§ **Source data**:

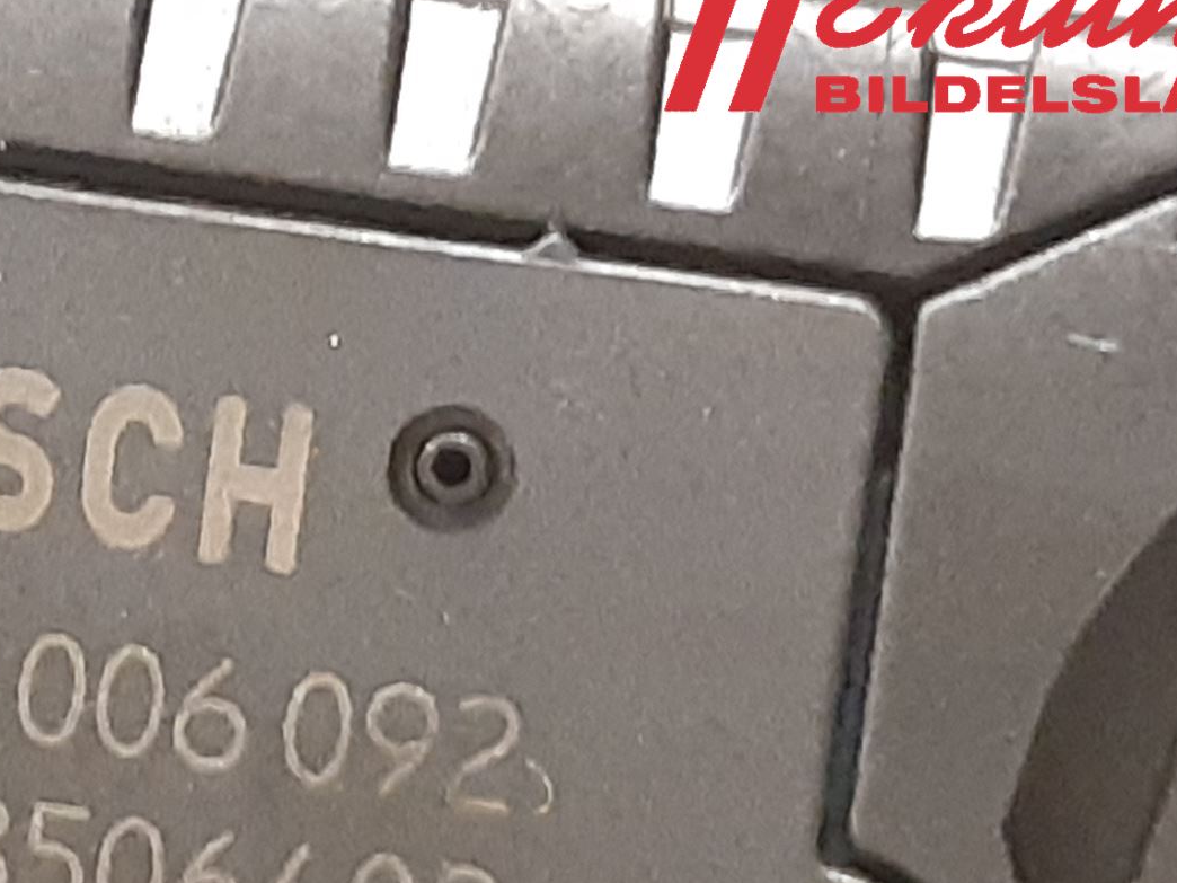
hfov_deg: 36.0
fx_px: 1734
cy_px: 787
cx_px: 202
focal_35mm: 51
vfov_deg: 27.6
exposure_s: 1/25
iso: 400
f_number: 1.7
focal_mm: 3.93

§ **Problem statement**:
Return all the records above exactly, pictures omitted.

§ **Exercise result**:
hfov_deg: 36.0
fx_px: 1734
cy_px: 787
cx_px: 202
focal_35mm: 51
vfov_deg: 27.6
exposure_s: 1/25
iso: 400
f_number: 1.7
focal_mm: 3.93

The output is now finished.